A Frankenstein Birthday: The Brooklyn Antiquarian Book Fair Preview, Part I
In a fortnight it's back-to-school and therefore back-to-books with America's largest regional antiquarian book fair, the annual Brooklyn Antiquarian Book Fair, now in its fifth year and happening over two days on September 8-9 in Greenpoint, Brooklyn at the Brooklyn Expo Center.
Today also happens to be the birthday of Mary Shelley, and in honor of her genius and magnificent creation of her monster, the fair is celebrating Frankenstein with a preview of the Morgan Library's forthcoming exhibition: It's Alive!

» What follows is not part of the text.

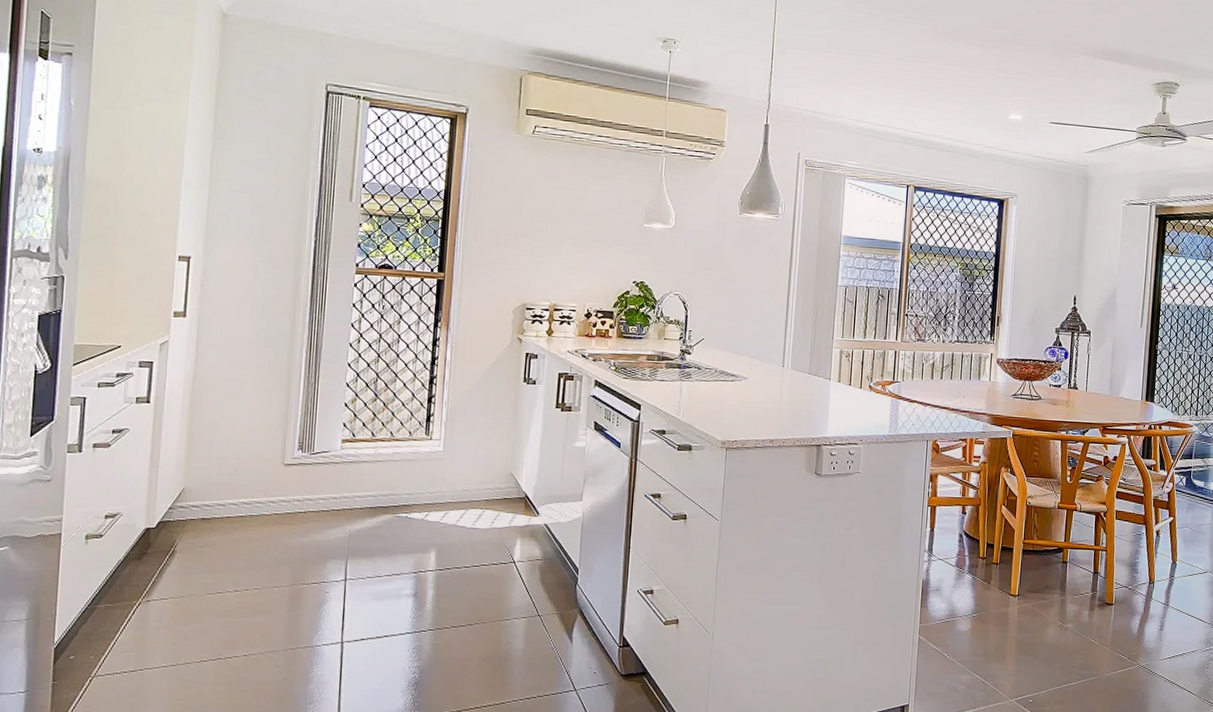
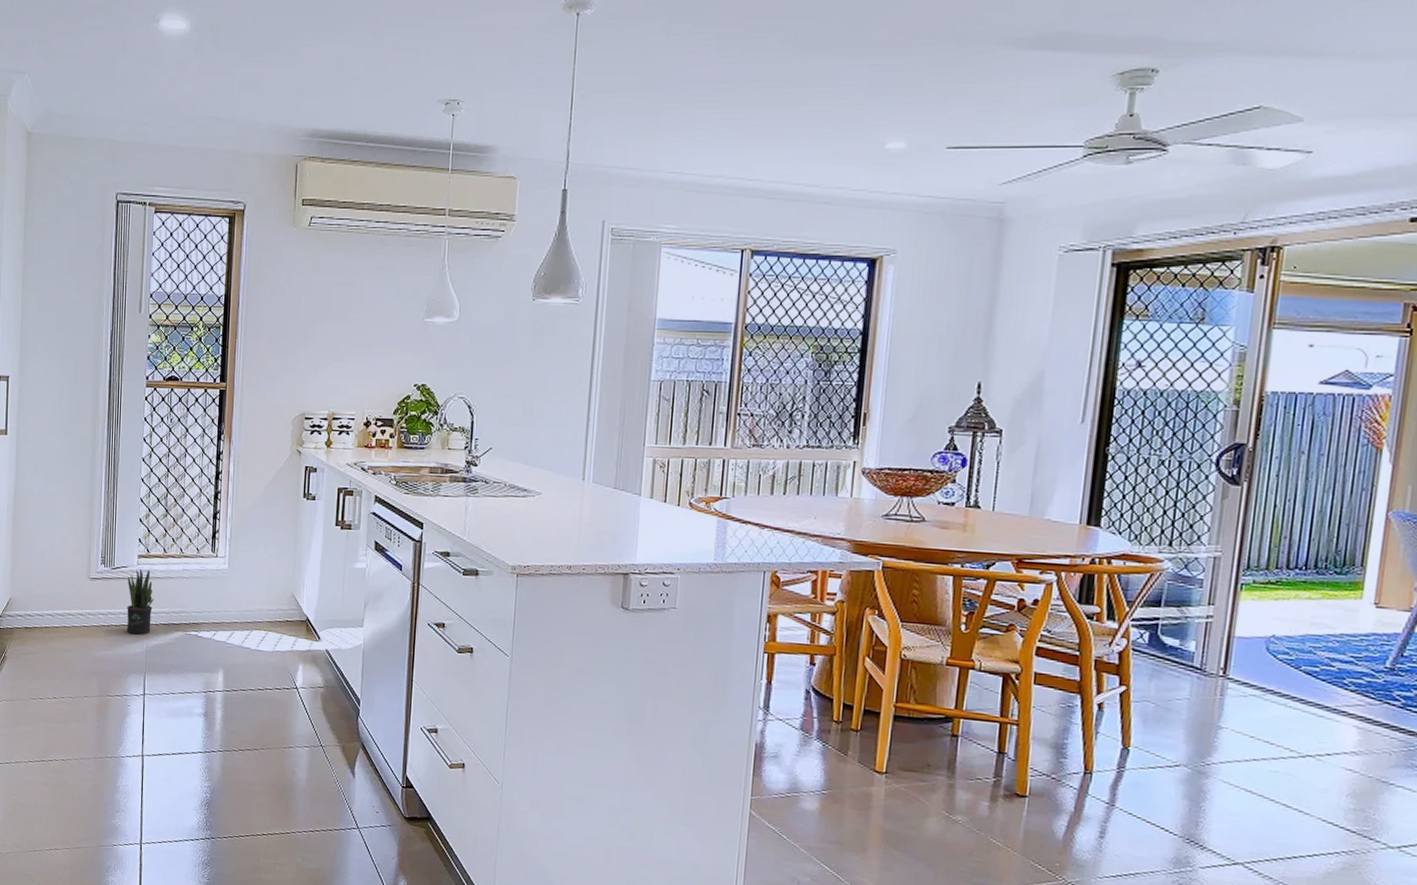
potted plant: none [326,453,360,519] -> present [126,569,154,634]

Frankenstein at 200.
The fair features several Frankenstein editions, including a third edition from Peter Harrington in London. Their copy of Frankenstein: or, The Modern Prometheus is handsomely bound in brown half morocco with Johannes Schiller's The Ghost Seer and Charles Brockden Brown's Edgar Huntly; or, The Sleep Walker. Published in 1831, its spines are lettered in gilt, with illustrated title pages by Theodor von Holst. This is the first illustrated edition of Frankenstein, the third overall and the final definitive text and, Harrington notes, the first to gain true popularity. Shelley incorporated most of the changes introduced by William Godwin in the second edition. It also includes her now famous introduction in which she describes her haunting nocturnal storytelling session with Shelley, Byron, and Polidori at the Villa Diodati. The frontispiece is the first book illustration showing Frankenstein and the Creature.
Next week we'll share more items at the fair. For today, happy birthday to Mary Shelley, who wrote a masterful work of genius as a teenager, a fact doubted by many literary critics and scholars over the years, who prefer to assign her husband with the credit.